Australians being paid the National Minimum Wage (NMW) will see an increase of $15.80 per week or 2.4% in wages as a result of the Fair Work Commission (FWC) releasing their annual wage review decision on 31 May 2016. The Minimum Wage Panel (the Panel) of the FWC determine any variations to the NMW or modern awards before 1 July each year.
The NMW will increase from $656.90 to $672.70 per week or $17.29 to $17.70 per hour. This is an increase of 41 cents per hour or 2.4%. This is slightly less than the 2.5% increase made last year (see article on the 2015 NMW Increase here).
This differed to the amounts requested by Unions and employer groups. Employer groups, such as the Australian Industry Group, requested an increase of 1.6% while the Australian Council of Trade Unions sought an increase of $30 per week.

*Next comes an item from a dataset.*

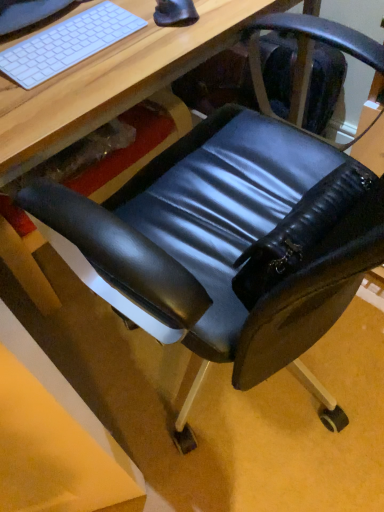
I want to click on free spot to the right of black rubber mouse at upper center, so click(225, 14).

The Panel determined that “The general economic climate is robust, with some continued improvement in productivity and historically low levels of inflation and wages growth. The Panel found that, in such circumstances, there is an opportunity to “improve the relative living standards of the low paid”. Other factors taken into account by the Panel in determining the amount of the increase included:
- stronger labour market conditions with the unemployment rate falling;
- inflation and wage growth at historically low levels;
- labour productivity growth in the market sector was higher than in the previous five year period;
- company gross operating profits grew by 2.8% in non-mining industries, which is above average for the past five years;
- wage growth does not impact inflation or the ability for Australian firms to compete with the international market. Further, inflation and wages growth is expected to continue to be below average for the next year or so;
- the relative position of low-paid workers has deteriorated over the past decade;
- an increase in minimum wage would provide assistance addressing the gender pay gap; and
- an increase will impact the incentives to bargain but will not discourage collective bargaining.
The minimum wage rates contained in modern awards have also been increased by 2.4%, with weekly wages being rounded to the nearest 10 cents.
These changes will come into effect on 1 July 2016.
What does this mean for employers?
If you pay employees the national minimum wage or in accordance with a modern award, those rates will increase from 1 July 2016.
It also means that for employees entitled to Government-funded paid parental leave, the entitlement will also increase from 1 July 2016 to $672.70 per week, less tax.